▶ WHAT YOU ARE ASKED TO DO:
Among the entries below, find the lines with the word "дітям" and copy them.

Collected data
● ● ● ●

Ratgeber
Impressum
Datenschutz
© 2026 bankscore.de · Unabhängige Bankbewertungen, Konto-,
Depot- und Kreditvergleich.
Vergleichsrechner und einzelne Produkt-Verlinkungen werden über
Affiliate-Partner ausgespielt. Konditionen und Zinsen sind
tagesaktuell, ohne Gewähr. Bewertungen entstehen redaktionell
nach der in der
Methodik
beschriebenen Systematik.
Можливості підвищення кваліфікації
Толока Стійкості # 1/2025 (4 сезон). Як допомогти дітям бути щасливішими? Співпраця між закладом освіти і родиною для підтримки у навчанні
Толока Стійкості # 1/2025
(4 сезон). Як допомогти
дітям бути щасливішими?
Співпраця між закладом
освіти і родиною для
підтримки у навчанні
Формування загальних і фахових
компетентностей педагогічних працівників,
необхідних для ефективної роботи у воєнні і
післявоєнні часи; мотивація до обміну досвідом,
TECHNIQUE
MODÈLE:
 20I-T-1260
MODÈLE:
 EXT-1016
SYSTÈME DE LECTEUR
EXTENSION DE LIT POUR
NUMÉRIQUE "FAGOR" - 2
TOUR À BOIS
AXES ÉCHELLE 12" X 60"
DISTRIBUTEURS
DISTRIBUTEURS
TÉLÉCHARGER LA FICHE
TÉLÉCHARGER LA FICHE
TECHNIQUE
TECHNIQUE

● ● ● ●

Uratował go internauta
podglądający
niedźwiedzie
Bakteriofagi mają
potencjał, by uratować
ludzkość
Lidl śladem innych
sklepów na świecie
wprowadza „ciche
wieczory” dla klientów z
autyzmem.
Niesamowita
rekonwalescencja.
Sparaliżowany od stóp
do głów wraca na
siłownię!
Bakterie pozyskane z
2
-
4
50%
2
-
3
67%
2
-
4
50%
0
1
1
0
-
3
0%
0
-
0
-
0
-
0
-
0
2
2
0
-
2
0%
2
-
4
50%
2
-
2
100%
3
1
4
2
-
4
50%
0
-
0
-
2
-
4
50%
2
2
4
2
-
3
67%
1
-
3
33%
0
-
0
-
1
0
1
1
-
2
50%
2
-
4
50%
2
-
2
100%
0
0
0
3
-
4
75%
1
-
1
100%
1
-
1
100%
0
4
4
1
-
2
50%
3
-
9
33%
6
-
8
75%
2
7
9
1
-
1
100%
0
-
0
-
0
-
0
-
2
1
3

● ● ● ●

▶ EXPECTED ANSWER:
Толока Стійкості # 1/2025 (4 сезон). Як допомогти дітям бути щасливішими? Співпраця між закладом освіти і родиною для підтримки у навчанні
дітям бути щасливішими?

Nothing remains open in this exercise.